Interactive planner for caregivers

  • Interactive Planner for Caregivers. Use an interactive planner to keep track of your child’s appointments, medications, meals and activities. Access your planner online or print it to take with you on the go.

Autism specific resources

  • Autism Speaks. Dedicated to providing solutions, across the spectrum, for the needs of individuals with autism and their families.
  • The Autism Society of America. Aims to improve the lives of those with autism and their families by providing latest news, resources, advocating for appropriate services and creating a strong community.

Healthy living

Caring for a child with special needs can be both enriching and challenging. While your child’s needs are your top priority, you must also make a habit of caring for your needs too.

Here are some tips for creating a healthy and balanced lifestyle for you and your child:

  • Use online resources. If you’re uncertain about a situation, have a question you need answered or simply want to hear ideas and suggestions from other parents, explore online resources and forums as you continue to learn about the best way to support your child.
  • Connect with the community. Local branches or chapters of national special needs advocacy groups may be near you. Connect with local parents, educators and professionals to network and broaden your support group.
  • Avoid drawing comparisons. While it may be tempting to compare your child’s progress with that of their classmates’ or others who share your child’s disability, do your best to avoid drawing comparisons. Your child’s progress is uniquely their own, and you must do all you can to support them on their journey.
  • Call on your support group. Your support group comprises family, friends and community members that surround both you and your child. To provide the greatest level of care that you can, you must care for your needs too. Ask for help when you need it to make sure that both you and your child get the rest and care you need.

Bottom line

Acting as a parent, guardian or caregiver to a child with special needs is an opportunity for deep love and fulfillment. But it can also be financially and emotionally demanding.

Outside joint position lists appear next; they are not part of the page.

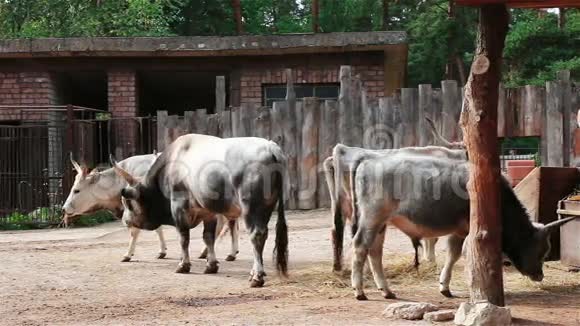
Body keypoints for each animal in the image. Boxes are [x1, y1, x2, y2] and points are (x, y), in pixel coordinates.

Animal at [110, 134, 288, 286]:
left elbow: (183, 238)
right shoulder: (208, 212)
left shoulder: (179, 207)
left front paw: (183, 265)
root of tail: (270, 147)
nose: (125, 220)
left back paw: (257, 276)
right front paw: (211, 265)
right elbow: (208, 237)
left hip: (251, 208)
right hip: (266, 208)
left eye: (128, 203)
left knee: (256, 235)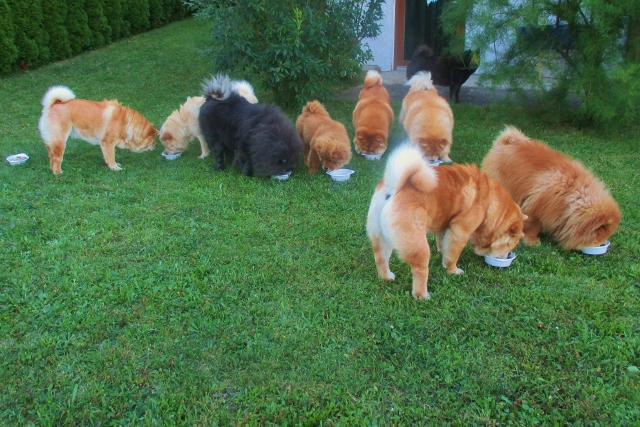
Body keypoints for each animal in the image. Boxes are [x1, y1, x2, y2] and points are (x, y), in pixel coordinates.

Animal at [367, 144, 526, 299]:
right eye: (508, 245)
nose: (508, 255)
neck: (489, 204)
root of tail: (393, 187)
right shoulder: (460, 231)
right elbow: (452, 255)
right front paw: (452, 270)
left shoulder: (444, 227)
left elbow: (443, 243)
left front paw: (442, 251)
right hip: (418, 244)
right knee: (420, 270)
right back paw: (422, 295)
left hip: (381, 238)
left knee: (381, 259)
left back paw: (387, 277)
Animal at [482, 126, 621, 250]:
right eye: (599, 238)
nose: (602, 244)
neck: (573, 195)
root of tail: (508, 140)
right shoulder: (536, 209)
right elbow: (533, 227)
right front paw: (532, 242)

Understanding how to plan for your child’s future is the first step in creating the foundation of your shared life together. Knowing the costs that potentially await can help you budget and save for what lies ahead.

You have many resources, services, and supportive communities that can help you and your child on your journey. Explore what’s available in your local community to extend your support group and connect with other families with children who have special needs.